▶ [WHAT YOU WILL DO]
**a.** Reproduce the passage on Miss Universe Thailand 2017 word for word, from "Miss Universe Thailand 2017 was" to "of the event.".
**b.** Answer the following questions from the passage on Miss Universe Thailand 2017.
(i) How many entrants took part?
(ii) Which broadcaster aired the pageant?
(iii) Who was the previous winner who crowned Maria Ehren, and where was she from?

▶ [DOCUMENT PASSAGE]
- Official pageant logo
- Date: 15 July 2017
- Presenters: Hemmawat Nittayaros; Elizabeth Sadler Leenanuchai;
- Venue: Royal Paragon Hall, Siam Paragon, Bangkok, Thailand
- Broadcaster: Channel 3
- Entrants: 40
- Placements: 16
- Winner: Maria Ehren Bangkok
- Photogenic: Kanyaphatsaporn Rungruang, Surat Thani

= Miss Universe Thailand 2017 =

18th Miss Universe Thailand pageant

Miss Universe Thailand 2017 was the 18th edition of the Miss Universe Thailand pageant held at Royal Paragon Hall, Siam Paragon in Bangkok on 29 July 2017. The previous winner, Chalita Suansane from Samut Prakan crowned Maria Ehren at the end of the event.

▶ [EXTRACTED DATA]
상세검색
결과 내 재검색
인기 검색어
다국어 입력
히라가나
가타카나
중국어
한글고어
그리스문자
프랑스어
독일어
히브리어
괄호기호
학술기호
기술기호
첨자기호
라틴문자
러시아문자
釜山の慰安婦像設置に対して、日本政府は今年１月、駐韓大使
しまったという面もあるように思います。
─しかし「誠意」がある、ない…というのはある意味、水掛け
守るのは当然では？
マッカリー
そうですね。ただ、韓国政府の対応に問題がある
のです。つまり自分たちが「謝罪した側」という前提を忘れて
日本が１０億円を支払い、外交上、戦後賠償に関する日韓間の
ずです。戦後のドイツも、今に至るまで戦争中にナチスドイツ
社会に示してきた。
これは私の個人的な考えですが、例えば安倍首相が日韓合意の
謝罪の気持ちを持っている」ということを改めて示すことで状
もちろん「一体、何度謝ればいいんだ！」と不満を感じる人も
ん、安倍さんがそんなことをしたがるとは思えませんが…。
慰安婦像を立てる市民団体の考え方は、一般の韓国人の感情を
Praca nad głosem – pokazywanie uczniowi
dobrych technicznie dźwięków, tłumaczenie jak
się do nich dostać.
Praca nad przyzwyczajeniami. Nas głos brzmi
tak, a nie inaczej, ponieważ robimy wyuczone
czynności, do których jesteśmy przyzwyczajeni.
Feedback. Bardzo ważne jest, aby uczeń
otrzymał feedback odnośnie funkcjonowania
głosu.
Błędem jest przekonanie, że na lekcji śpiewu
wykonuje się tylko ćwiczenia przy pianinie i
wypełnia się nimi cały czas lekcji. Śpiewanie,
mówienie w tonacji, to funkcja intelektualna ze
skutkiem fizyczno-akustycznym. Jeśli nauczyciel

▶ [EXERCISE SOLUTIONS]
**a.**
Miss Universe Thailand 2017 was the 18th edition of the Miss Universe Thailand pageant held at Royal Paragon Hall, Siam Paragon in Bangkok on 29 July 2017. The previous winner, Chalita Suansane from Samut Prakan crowned Maria Ehren at the end of the event.

**b.**
(i) 40
(ii) Channel 3
(iii) Chalita Suansane, from Samut Prakan